» **TASK DESCRIPTION**
Give the data below again exactly as written, but without the pictures.

» **RECORDS FOR PROCESSING**
◆ ◆ ◆
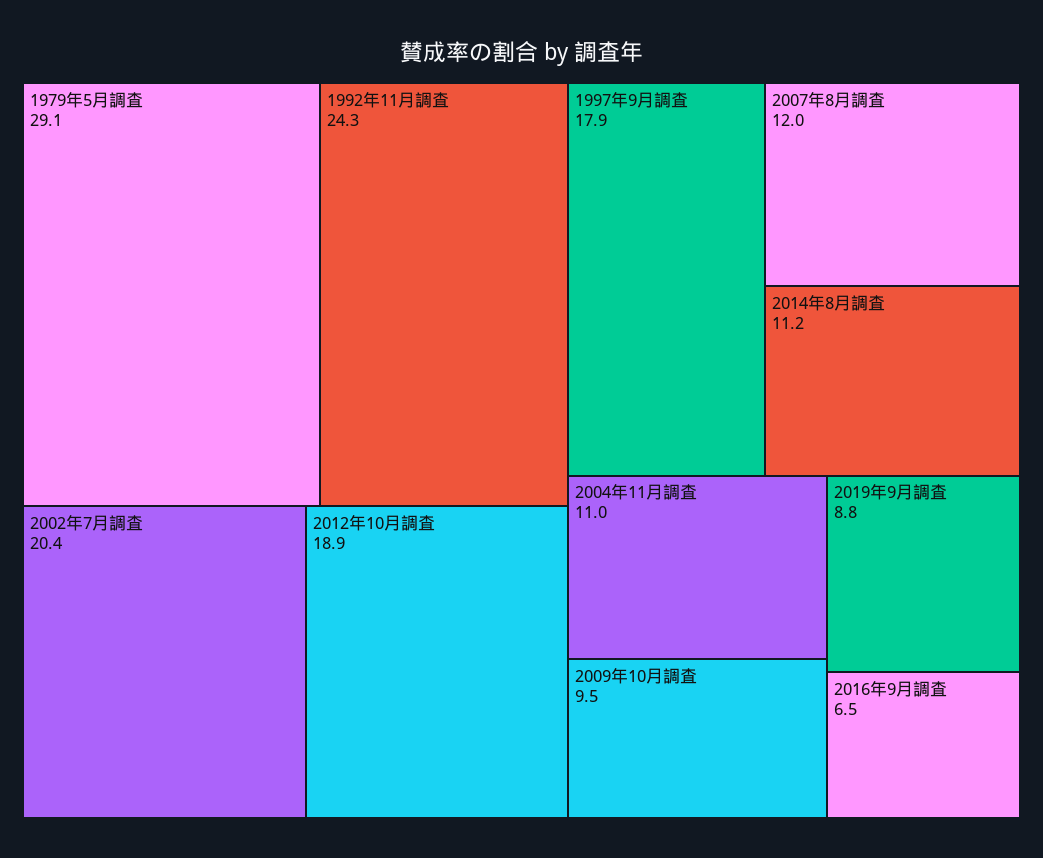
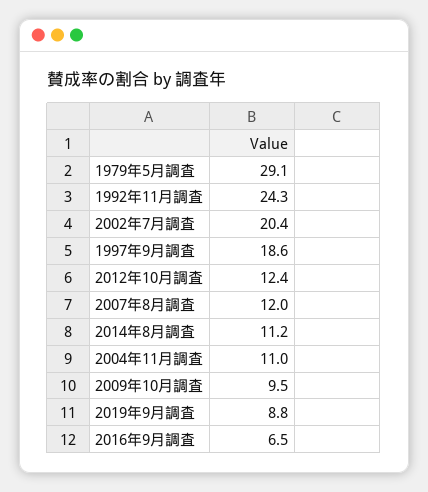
  {
    "1979年5月調査": 29.1,
    "1992年11月調査": 24.3,
    "2002年7月調査": 20.4,
-   "2012年10月調査": 18.9,
+   "2012年10月調査": 12.4,
-   "1997年9月調査": 17.9,
+   "1997年9月調査": 18.6,
    "2007年8月調査": 12,
    "2014年8月調査": 11.2,
    "2004年11月調査": 11,
    "2009年10月調査": 9.5,
    "2019年9月調査": 8.8,
    "2016年9月調査": 6.5
  }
◆ ◆ ◆
» **ANSWER TO THE EXERCISE**
  {
    "1979年5月調査": 29.1,
    "1992年11月調査": 24.3,
    "2002年7月調査": 20.4,
-   "2012年10月調査": 18.9,
+   "2012年10月調査": 12.4,
-   "1997年9月調査": 17.9,
+   "1997年9月調査": 18.6,
    "2007年8月調査": 12,
    "2014年8月調査": 11.2,
    "2004年11月調査": 11,
    "2009年10月調査": 9.5,
    "2019年9月調査": 8.8,
    "2016年9月調査": 6.5
  }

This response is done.